Exercise objective
Every entry below should be written out exactly, and no image should appear.

(Dataset entries)
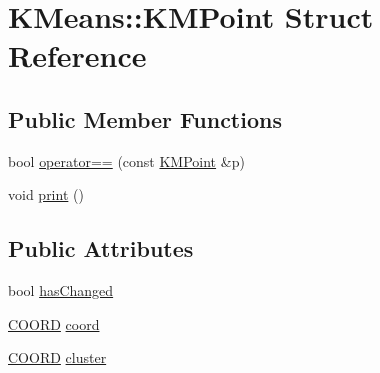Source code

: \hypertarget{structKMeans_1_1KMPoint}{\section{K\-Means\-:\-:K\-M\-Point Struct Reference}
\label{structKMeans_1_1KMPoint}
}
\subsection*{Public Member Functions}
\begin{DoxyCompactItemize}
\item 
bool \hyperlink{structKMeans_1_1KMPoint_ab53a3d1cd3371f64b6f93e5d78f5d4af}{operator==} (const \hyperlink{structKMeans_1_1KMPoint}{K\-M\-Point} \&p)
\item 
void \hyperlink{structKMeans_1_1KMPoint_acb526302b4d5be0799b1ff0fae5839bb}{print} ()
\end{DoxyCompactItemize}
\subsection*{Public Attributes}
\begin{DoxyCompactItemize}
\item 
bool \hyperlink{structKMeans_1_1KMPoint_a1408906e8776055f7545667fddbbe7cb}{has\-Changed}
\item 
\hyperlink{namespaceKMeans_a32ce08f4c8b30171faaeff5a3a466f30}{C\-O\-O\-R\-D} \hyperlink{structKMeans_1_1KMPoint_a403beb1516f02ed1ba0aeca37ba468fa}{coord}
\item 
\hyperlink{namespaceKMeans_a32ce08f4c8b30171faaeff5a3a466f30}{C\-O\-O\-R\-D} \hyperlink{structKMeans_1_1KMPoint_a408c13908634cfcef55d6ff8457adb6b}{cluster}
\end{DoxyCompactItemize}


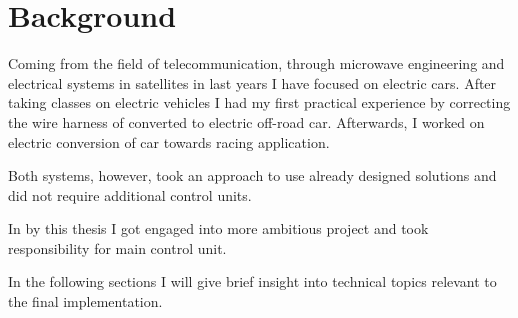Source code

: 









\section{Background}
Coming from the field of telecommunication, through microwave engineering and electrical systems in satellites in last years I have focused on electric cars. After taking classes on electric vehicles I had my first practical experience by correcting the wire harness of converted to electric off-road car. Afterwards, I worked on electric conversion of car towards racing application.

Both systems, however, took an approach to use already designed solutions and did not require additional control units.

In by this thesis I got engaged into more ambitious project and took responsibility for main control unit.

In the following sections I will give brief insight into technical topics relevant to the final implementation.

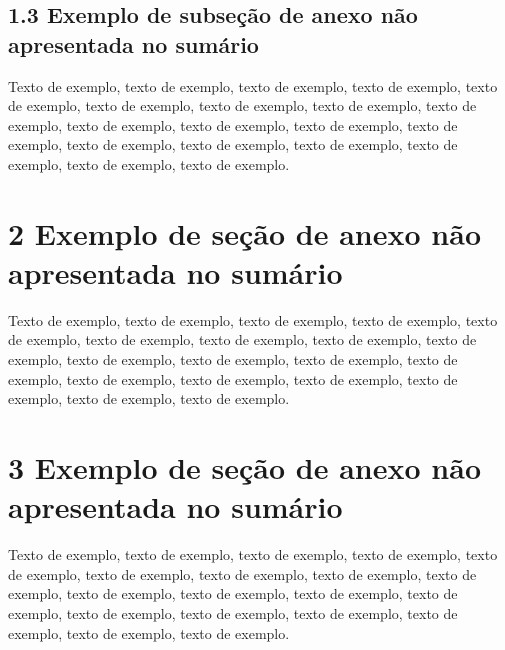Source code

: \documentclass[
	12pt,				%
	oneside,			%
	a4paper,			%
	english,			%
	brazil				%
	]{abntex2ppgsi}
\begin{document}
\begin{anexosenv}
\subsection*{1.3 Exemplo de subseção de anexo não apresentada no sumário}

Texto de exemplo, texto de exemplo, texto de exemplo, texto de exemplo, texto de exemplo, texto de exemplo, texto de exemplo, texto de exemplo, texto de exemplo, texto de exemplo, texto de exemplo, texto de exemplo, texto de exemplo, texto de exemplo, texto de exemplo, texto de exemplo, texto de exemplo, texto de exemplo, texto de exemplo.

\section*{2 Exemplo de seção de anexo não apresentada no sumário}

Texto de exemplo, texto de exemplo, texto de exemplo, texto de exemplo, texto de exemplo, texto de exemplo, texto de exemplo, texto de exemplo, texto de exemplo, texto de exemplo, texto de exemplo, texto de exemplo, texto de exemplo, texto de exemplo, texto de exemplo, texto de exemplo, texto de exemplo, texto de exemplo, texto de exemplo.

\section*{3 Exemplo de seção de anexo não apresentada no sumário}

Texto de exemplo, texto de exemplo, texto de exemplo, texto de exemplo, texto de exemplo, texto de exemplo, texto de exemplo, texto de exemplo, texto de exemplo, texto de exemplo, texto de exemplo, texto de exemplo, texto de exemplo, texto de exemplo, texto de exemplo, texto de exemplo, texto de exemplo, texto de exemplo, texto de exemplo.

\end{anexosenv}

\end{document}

Answer to this exercise
Source code

: \hypertarget{structKMeans_1_1KMPoint}{\section{K\-Means\-:\-:K\-M\-Point Struct Reference}
\label{structKMeans_1_1KMPoint}
}
\subsection*{Public Member Functions}
\begin{DoxyCompactItemize}
\item 
bool \hyperlink{structKMeans_1_1KMPoint_ab53a3d1cd3371f64b6f93e5d78f5d4af}{operator==} (const \hyperlink{structKMeans_1_1KMPoint}{K\-M\-Point} \&p)
\item 
void \hyperlink{structKMeans_1_1KMPoint_acb526302b4d5be0799b1ff0fae5839bb}{print} ()
\end{DoxyCompactItemize}
\subsection*{Public Attributes}
\begin{DoxyCompactItemize}
\item 
bool \hyperlink{structKMeans_1_1KMPoint_a1408906e8776055f7545667fddbbe7cb}{has\-Changed}
\item 
\hyperlink{namespaceKMeans_a32ce08f4c8b30171faaeff5a3a466f30}{C\-O\-O\-R\-D} \hyperlink{structKMeans_1_1KMPoint_a403beb1516f02ed1ba0aeca37ba468fa}{coord}
\item 
\hyperlink{namespaceKMeans_a32ce08f4c8b30171faaeff5a3a466f30}{C\-O\-O\-R\-D} \hyperlink{structKMeans_1_1KMPoint_a408c13908634cfcef55d6ff8457adb6b}{cluster}
\end{DoxyCompactItemize}


Source code

: 









\section{Background}
Coming from the field of telecommunication, through microwave engineering and electrical systems in satellites in last years I have focused on electric cars. After taking classes on electric vehicles I had my first practical experience by correcting the wire harness of converted to electric off-road car. Afterwards, I worked on electric conversion of car towards racing application.

Both systems, however, took an approach to use already designed solutions and did not require additional control units.

In by this thesis I got engaged into more ambitious project and took responsibility for main control unit.

In the following sections I will give brief insight into technical topics relevant to the final implementation.

Source code

: \documentclass[
	12pt,				%
	oneside,			%
	a4paper,			%
	english,			%
	brazil				%
	]{abntex2ppgsi}
\begin{document}
\begin{anexosenv}
\subsection*{1.3 Exemplo de subseção de anexo não apresentada no sumário}

Texto de exemplo, texto de exemplo, texto de exemplo, texto de exemplo, texto de exemplo, texto de exemplo, texto de exemplo, texto de exemplo, texto de exemplo, texto de exemplo, texto de exemplo, texto de exemplo, texto de exemplo, texto de exemplo, texto de exemplo, texto de exemplo, texto de exemplo, texto de exemplo, texto de exemplo.

\section*{2 Exemplo de seção de anexo não apresentada no sumário}

Texto de exemplo, texto de exemplo, texto de exemplo, texto de exemplo, texto de exemplo, texto de exemplo, texto de exemplo, texto de exemplo, texto de exemplo, texto de exemplo, texto de exemplo, texto de exemplo, texto de exemplo, texto de exemplo, texto de exemplo, texto de exemplo, texto de exemplo, texto de exemplo, texto de exemplo.

\section*{3 Exemplo de seção de anexo não apresentada no sumário}

Texto de exemplo, texto de exemplo, texto de exemplo, texto de exemplo, texto de exemplo, texto de exemplo, texto de exemplo, texto de exemplo, texto de exemplo, texto de exemplo, texto de exemplo, texto de exemplo, texto de exemplo, texto de exemplo, texto de exemplo, texto de exemplo, texto de exemplo, texto de exemplo, texto de exemplo.

\end{anexosenv}

\end{document}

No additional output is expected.